* **YOUR TASK**
Find where "Follow the profile" appears in the records below, then return that line and every later line exactly, stopping only at the last line.

[Stored items]

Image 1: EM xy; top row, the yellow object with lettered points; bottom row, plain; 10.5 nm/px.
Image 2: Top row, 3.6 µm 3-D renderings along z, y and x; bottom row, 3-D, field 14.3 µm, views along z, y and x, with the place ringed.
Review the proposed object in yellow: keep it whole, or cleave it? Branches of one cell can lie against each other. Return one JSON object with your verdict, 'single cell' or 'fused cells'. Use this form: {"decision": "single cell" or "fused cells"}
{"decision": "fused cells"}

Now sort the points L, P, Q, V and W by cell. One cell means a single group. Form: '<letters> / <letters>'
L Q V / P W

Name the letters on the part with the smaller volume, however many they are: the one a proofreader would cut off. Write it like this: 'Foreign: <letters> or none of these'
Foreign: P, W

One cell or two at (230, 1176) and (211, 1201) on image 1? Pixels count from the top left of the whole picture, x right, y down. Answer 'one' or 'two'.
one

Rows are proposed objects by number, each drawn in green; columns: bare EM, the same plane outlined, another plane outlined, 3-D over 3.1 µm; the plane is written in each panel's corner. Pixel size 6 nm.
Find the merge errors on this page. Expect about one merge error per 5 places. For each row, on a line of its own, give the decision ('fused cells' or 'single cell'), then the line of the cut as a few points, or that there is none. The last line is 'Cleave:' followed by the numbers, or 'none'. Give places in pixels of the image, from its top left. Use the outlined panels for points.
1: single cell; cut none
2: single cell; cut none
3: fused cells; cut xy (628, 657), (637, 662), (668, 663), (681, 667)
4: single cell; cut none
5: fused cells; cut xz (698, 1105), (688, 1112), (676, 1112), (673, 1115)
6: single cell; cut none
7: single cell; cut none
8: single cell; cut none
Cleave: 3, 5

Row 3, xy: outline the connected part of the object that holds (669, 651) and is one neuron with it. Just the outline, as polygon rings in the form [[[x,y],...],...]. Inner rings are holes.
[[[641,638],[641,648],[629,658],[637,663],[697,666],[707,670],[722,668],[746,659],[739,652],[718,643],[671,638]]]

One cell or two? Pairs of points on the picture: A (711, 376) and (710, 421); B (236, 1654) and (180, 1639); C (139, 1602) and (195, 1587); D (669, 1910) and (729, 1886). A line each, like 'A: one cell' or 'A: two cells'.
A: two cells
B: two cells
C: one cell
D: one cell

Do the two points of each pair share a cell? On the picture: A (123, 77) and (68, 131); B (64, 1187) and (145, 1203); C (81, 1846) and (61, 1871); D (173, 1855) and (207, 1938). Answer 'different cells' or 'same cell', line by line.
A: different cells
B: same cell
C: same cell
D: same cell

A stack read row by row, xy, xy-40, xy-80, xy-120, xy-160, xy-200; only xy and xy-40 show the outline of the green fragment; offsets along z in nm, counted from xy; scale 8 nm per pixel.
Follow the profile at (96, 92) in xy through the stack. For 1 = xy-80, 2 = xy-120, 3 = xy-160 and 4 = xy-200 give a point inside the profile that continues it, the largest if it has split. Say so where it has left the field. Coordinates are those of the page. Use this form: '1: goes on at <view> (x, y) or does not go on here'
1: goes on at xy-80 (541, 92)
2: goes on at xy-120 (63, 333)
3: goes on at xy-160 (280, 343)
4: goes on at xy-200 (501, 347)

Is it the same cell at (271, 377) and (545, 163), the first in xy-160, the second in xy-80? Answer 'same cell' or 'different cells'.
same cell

* **TASK SOLUTION**
Follow the profile at (96, 92) in xy through the stack. For 1 = xy-80, 2 = xy-120, 3 = xy-160 and 4 = xy-200 give a point inside the profile that continues it, the largest if it has split. Say so where it has left the field. Coordinates are those of the page. Use this form: '1: goes on at <view> (x, y) or does not go on here'
1: goes on at xy-80 (541, 92)
2: goes on at xy-120 (63, 333)
3: goes on at xy-160 (280, 343)
4: goes on at xy-200 (501, 347)

Is it the same cell at (271, 377) and (545, 163), the first in xy-160, the second in xy-80? Answer 'same cell' or 'different cells'.
same cell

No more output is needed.